When we hear the word “rebound” applied to modern day relationships, we usually think of a person that is used purely for the intent of getting over another person. Which is why, when God put this thought in my head, I was completely confused. “Let me be your rebound,” He told me. Rebound? God wants to be my rebound? From what? And He found it so important that He had to tell me Himself? I realized that if God is taking my little situation so seriously, I probably should as well.
I was in worship a couple of nights ago, and I was hurting. I was actually kind of annoyed with God. I was questioning Him, His reasons, His motifs for not giving my spoiled self what I want when I want it. Even in the midst of what turned into a slightly rebellious few days, God never stopped showering me with His love and blessing. I literally found $100 again, for being obedient again when I didn’t want to be, and yet I kept acting out against Him. Mature, right? When I start feeling the love of someone else, the my first instinct is always to push it far away, make that person angry, and run in the other direction. So when I started to feel this pull from God in worship that night, that’s exactly what I did. Thankfully, I have His spirit inside of me and that stopped me from making even worse decisions. I just wanted to fix my problems my own way, not depending on anyone, not even God. There’s been a weird sense of tug-o-war in our relationship lately, and I really don’t know how He hasn’t just let me go. Now that I feel exhausted and honestly a little ashamed of myself, I’m ready to try to meet God where He is waiting for me. He’s always there and it’s always the right time with Him, we just have to want it too.

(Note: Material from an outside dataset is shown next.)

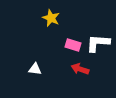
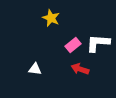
pink rectangle: rotated 56 degrees counterclockwise
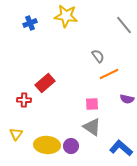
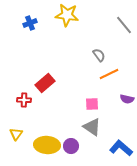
yellow star: moved 1 px right, 1 px up
gray semicircle: moved 1 px right, 1 px up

But going back to that night, worship has always been something I didn’t feel “good” at because I didn’t know how to do it, rarely felt any type of connection, and always was more concerned about what other people thought of the way I was worshipping. When all that is on your mind, it is hard to give (or get) anything. This particular night when I went into worship, I didn’t want to do it like I had been doing it before. I wanted it to be raw, from the heart, and filled with emotion of whatever I was feeling. If I was honest with God about my feelings, He’d accept me, right? I was tired of having my walls so high that I wasn’t letting Him in. I was letting down my walls and not guarding my heart from the wrong people. Why couldn’t I do the same for Him, the right one? I was so scared of rejection from God, the one who is supposed to love us all no matter what. For some reason, I couldn’t wrap my head around this and accept that this love was for me also, should I choose it. But that night as I worshipped, I felt physically that God was with me. I felt this swelling in my heart and I knew that meant that He was with me. He was telling me that I was going to be okay, as long as He was the one to fix me. I felt and saw Him take hold of me, dance with me. He became the type of love I so desperately wanted. He made me feel safe and secure. In that moment, standing with Him in worship and being held, everything felt right.

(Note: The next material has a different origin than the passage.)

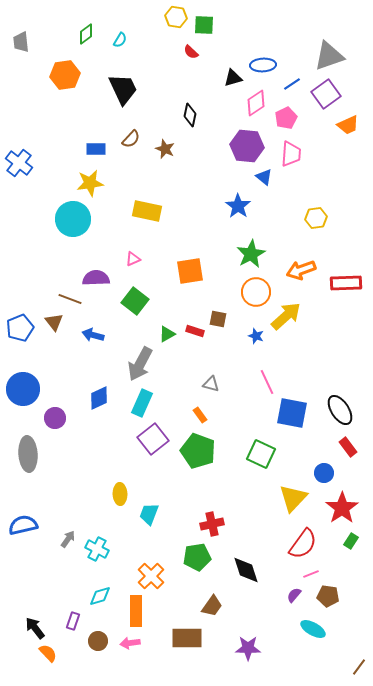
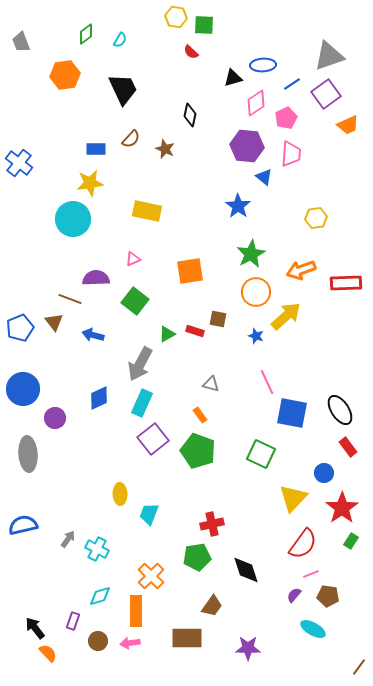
gray trapezoid at (21, 42): rotated 15 degrees counterclockwise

That night, I realized that it is human nature to crave love. We want it, we need it, some of our lives literally revolve around it. That’s because God is love (1 John 4:8) and we were created for God (Revelation 4:11). Since this is the type of love that we are created for, we all have a void in our hearts until we really fully receive this. Some people search their lives and don’t find it. Most don’t even know what they’re searching for. I know I thought it was a relationship with a guy, surely thats what it would take to fill the void. But thankfully, instead of letting me fall into that, God told me that it was a deep, true, real relationship with Him that I actually needed. He promises to give us all the desires of our hearts (Psalm 37:4), but He doesn’t say when that will be. I know when it won’t be though- it won’t be before we are ready. When we’re putting together something with directions, we don’t skip to step 8 and expect everything to work properly and not break. In the same way, God won’t give us true human love with someone until we know Him (because He is love), we know how and why He loves us, we fully accept it, and we love Him back. Only then do we begin to be ready for a real relationship with another person. I believe he put the desire for a relationship in my heart, and I believe He will fill it when He knows we are both ready for it.

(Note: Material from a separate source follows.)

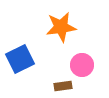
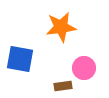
blue square: rotated 36 degrees clockwise
pink circle: moved 2 px right, 3 px down
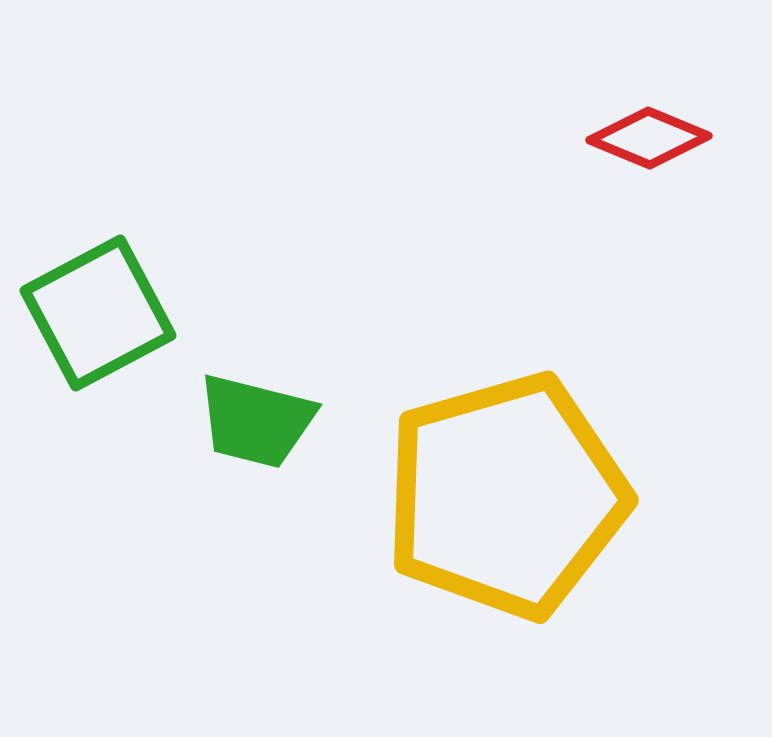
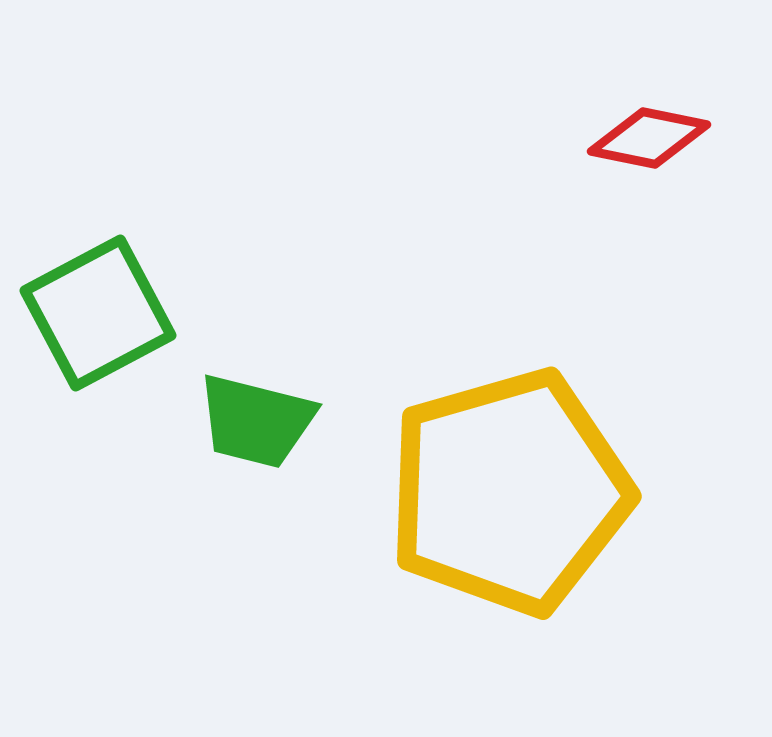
red diamond: rotated 11 degrees counterclockwise
yellow pentagon: moved 3 px right, 4 px up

So, when God told me He wanted to be my rebound, did He mean that He wanted to be the one I bounced back to? Yes, I believe in a sense that He did. He wanted me to fall back on Him, literally how I did in worship that night, just leaning into Him. But God knows every step I’ll make before I even make the one before it. He knew I was going to sit here and write this. He knew I was going to figure out that rebound could also mean more. He wants me to be re-bound to Him- and only Him- so that He can un-bind me from all the chains that have been holding me back from Him. When I got baptized and gave Him my life, I started that process. Then, life happened, and I got back to some old ways of thinking, while there were still things I never fully stopped doing. These were chains binding me. Are binding me. That is what He wants me to break me from, so that I can get re-bound to Him, re-bound to grace, re-bound to truth, re-bound to real love thats actually everything I’ve been searching for.